Directive:
With the entries below as the source, tally the lines that contain the string "Clinician" and give the number only.

Records for this task:
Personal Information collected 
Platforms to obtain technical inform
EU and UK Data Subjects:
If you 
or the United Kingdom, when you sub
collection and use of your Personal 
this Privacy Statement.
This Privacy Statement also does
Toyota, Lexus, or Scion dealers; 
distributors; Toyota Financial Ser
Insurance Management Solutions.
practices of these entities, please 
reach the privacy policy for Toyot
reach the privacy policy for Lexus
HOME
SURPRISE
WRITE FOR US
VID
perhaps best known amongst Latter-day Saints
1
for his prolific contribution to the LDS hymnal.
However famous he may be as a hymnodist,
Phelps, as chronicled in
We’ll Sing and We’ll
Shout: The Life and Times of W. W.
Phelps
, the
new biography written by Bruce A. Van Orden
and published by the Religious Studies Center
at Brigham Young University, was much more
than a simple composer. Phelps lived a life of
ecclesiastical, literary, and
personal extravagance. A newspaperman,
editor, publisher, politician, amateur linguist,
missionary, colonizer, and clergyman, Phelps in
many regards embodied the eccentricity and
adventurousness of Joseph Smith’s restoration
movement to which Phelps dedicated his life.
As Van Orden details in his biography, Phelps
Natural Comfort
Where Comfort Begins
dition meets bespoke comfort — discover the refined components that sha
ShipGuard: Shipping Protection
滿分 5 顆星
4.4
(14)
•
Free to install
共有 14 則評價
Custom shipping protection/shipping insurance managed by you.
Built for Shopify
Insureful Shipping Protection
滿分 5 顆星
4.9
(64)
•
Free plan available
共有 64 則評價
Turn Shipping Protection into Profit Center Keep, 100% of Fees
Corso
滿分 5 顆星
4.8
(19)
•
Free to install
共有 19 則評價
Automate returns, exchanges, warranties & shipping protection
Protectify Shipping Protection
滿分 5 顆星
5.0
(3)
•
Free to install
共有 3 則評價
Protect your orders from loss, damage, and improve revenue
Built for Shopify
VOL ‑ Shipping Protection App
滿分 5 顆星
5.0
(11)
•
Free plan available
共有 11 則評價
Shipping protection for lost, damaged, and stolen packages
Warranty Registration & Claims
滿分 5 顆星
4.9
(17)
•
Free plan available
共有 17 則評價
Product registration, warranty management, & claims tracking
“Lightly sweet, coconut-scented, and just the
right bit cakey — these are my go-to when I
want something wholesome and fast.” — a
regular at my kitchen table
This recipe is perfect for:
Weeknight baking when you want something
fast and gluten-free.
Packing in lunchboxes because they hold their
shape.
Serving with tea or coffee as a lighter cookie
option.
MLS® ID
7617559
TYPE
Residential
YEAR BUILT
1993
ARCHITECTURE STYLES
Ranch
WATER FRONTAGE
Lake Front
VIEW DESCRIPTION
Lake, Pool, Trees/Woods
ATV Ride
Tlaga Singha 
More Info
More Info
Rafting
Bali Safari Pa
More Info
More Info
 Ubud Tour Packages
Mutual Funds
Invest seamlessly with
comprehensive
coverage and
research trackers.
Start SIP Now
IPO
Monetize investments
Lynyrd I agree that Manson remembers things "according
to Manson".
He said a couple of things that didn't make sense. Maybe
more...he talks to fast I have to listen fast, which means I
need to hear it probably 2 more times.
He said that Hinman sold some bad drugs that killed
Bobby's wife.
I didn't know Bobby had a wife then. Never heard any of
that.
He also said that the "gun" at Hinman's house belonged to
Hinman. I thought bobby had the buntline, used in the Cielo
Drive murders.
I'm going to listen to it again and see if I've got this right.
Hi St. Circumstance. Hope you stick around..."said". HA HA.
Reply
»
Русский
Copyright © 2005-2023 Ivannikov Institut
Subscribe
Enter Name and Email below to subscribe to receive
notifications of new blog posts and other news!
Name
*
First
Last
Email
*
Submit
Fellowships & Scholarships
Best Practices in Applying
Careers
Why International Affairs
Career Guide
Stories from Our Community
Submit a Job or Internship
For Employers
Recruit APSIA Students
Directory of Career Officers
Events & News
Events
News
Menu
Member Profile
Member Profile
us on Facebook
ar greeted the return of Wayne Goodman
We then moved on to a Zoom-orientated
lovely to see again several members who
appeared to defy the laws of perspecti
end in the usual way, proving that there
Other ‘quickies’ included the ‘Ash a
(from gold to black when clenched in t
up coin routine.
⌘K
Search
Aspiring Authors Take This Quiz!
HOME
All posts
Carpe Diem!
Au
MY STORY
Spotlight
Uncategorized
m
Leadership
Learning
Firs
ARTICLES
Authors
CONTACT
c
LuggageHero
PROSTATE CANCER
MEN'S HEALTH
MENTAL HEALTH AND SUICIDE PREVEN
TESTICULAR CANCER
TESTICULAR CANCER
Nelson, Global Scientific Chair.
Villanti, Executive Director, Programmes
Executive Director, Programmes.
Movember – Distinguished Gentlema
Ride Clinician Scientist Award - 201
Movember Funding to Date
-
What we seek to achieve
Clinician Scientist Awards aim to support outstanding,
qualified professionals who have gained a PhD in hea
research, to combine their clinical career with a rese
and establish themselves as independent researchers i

Written solution:
2